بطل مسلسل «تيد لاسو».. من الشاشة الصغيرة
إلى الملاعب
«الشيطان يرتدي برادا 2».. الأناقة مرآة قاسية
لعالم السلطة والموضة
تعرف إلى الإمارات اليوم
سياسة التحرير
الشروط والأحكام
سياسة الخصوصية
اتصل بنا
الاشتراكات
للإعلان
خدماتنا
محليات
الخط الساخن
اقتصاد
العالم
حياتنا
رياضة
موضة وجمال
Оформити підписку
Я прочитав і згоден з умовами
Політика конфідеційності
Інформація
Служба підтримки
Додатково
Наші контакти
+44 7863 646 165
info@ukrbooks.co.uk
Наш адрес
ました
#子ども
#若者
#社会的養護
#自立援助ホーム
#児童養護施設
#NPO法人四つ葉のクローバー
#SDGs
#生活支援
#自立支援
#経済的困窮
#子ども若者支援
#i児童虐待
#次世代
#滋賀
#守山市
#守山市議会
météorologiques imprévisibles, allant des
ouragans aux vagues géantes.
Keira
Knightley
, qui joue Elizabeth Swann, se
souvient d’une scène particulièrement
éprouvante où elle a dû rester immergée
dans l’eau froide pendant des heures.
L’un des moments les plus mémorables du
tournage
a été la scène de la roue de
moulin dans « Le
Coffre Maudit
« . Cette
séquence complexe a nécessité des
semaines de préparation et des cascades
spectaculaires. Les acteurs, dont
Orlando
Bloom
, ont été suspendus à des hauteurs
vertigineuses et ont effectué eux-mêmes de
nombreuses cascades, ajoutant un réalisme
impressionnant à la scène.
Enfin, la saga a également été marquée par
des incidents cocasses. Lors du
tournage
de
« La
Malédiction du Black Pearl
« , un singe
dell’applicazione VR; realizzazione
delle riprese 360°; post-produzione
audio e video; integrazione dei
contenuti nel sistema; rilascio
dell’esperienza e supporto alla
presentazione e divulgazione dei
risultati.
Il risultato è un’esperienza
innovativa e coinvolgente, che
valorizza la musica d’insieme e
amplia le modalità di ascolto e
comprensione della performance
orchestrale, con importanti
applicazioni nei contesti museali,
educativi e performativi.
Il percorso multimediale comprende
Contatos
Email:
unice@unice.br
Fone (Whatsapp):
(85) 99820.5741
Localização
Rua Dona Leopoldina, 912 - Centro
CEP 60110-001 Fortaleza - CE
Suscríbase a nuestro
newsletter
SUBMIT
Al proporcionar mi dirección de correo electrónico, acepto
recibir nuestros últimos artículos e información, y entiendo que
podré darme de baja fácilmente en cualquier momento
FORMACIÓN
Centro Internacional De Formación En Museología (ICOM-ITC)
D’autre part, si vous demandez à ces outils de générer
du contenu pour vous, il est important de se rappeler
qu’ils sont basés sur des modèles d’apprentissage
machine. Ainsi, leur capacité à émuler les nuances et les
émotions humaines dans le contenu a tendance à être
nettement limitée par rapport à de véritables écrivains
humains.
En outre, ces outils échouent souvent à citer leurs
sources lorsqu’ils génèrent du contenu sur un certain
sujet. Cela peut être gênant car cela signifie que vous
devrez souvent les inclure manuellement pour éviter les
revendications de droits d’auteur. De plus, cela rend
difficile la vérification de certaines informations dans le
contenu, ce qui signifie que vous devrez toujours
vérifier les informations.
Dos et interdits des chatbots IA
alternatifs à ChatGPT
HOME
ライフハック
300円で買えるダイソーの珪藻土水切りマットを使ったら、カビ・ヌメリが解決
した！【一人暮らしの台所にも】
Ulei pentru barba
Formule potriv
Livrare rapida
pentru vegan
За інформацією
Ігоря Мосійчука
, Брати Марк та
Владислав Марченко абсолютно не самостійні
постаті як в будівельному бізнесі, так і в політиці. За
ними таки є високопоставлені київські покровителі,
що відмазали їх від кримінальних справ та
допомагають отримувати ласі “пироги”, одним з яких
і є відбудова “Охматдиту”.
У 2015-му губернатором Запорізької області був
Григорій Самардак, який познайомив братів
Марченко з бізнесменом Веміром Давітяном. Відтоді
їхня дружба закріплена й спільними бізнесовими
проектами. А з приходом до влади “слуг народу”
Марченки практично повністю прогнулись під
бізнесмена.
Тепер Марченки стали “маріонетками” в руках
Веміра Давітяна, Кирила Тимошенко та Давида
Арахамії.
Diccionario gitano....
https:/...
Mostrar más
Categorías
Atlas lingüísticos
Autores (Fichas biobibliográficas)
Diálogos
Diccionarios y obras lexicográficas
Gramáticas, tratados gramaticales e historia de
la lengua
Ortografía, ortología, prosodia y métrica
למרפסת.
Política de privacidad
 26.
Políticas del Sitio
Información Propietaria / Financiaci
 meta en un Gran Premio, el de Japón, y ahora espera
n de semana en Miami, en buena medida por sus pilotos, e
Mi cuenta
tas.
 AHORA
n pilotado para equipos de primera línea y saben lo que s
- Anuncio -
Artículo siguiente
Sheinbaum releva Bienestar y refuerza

· · · · · · ·

§ **ACTIVITY**:
Using the string "pour" as the search term, count the lines of the data above that hold it and report that number alone.

§ **TASK SOLUTION**:
2